Sandra sold the first 11 books in a similar manner, writing them first and then shopping them around without an agent. This was in the 1980's when there weren't many novels featuring Black characters and her books were well received. Helped along by favorable reviews and a steady following of readers, as time passed the manuscripts began to get easier and easier to sell to publishing houses who were eager to sign her up.
Today Sandra writes under the pressure of contractual deadlines, which she must meet by working around her full time job as manager of the research library in astronomy and astrophysics at the American Museum of Natural History in New York.

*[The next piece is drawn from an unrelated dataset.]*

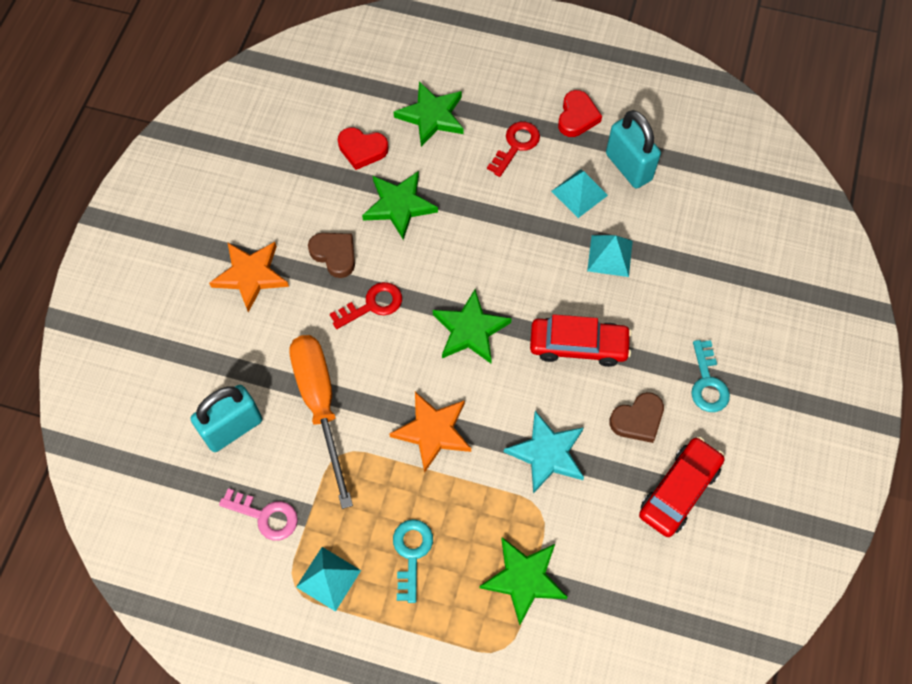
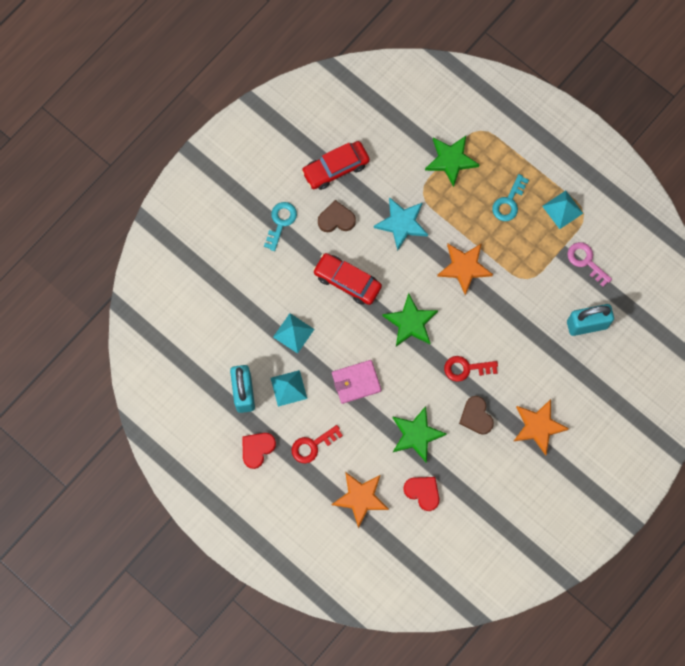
camera: 155 degrees left, 10 degrees up
(320, 405) = (526, 315): orange screwdriver -> none
(431, 116) = (360, 498): green star -> orange star
(502, 232) = (356, 382): none -> pink wallet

But that's not all Sandra has on her plate, meetings and social events keep her out all day sometimes until late in the evening. So how does she do it all?
'A typical day begins either at 6:30 or 7 am or 4 or 5 am if I decide to do some writing,' she said. 'I've also been known to get up in the middle of the night, work for one or two hours and then go back to sleep.'
Writing a book is more than sitting at a computer typing, the process also involves a heavy amount of research to make the characters and story line real. Close Encounters involved a woman getting shot. Since Sandra knew little about describing such an incident, she went to Bellevue Hospital in Manhattan and talked to doctors about gun shot wounds and what happens to a human body when it is impacted with a bullet. She's the One featured a fireman. To make the events in the story true to life, Sandra visited a fire station. She walked around asking about different pieces of equipment and talked to the fireman about their work.
All of this takes time. 'I have to be disciplined. If I have a deadline I might have to postpone something else,' she said. Fortunately considering her schedule, Sandra is a fast writer with the ability to crank out 10,000 words in one setting. It can take her under six months to compose an entire manuscript.
Also Sandra's got something that only comes with time, and that's experience. Drawing strictly from intuition, the first 15 or so books came straight from her head. Now her process has evolved and she uses an outline to manage her thoughts.
Each book gets more detailed,' she said. 'Now I write a synopsis that acts as a guidepost or map to guide me.
In terms of building the story, Sandra says the ending is known to her, but she's not always sure how the characters will get there.
Writing, of course, for the most part is a solitary activity. Once the manuscript is complete the next step involves an editor. There are several things that Sandra looks for from her editor. First of all the editor needs to like the book and understand what Sandra is trying to convey with the story. To do that the editor reads the manuscript as a whole trying to identify any lapses in continuity and to make sure the story 'hangs together' as Sandra puts it. Meaning that by the ending, the story has resolved all of the 'problems' or issues that a character encounters.
Sandra does not discount the role the editor plays in making her books better. 'I need the editor to be objective,' she said. 'I'm too close to the project.
When you're writing you're not always thinking in terms of continuity, motivation, arching a character or peaking and building tension,' she said. But that's okay because Sandra's best advice to other writers is that they should create from their intuition and not worry about the audience or the editor.
Just write it, the way you feel from your heart,' she said.
In her own work, Sandra explores the complexities of human interactions and the whole relationship dynamic, not just with men and women, but between people in general.
Family Affairs is a semi-autobiographical portrait of two families, one African American and one white, and how their lives become intertwined.
Girlfriends, an anthology featuring three stories about friendship written Sandra Kitt, Anita Bunkley and Eva Rutland was nominated for an NAACP Image Award in fiction for 1999.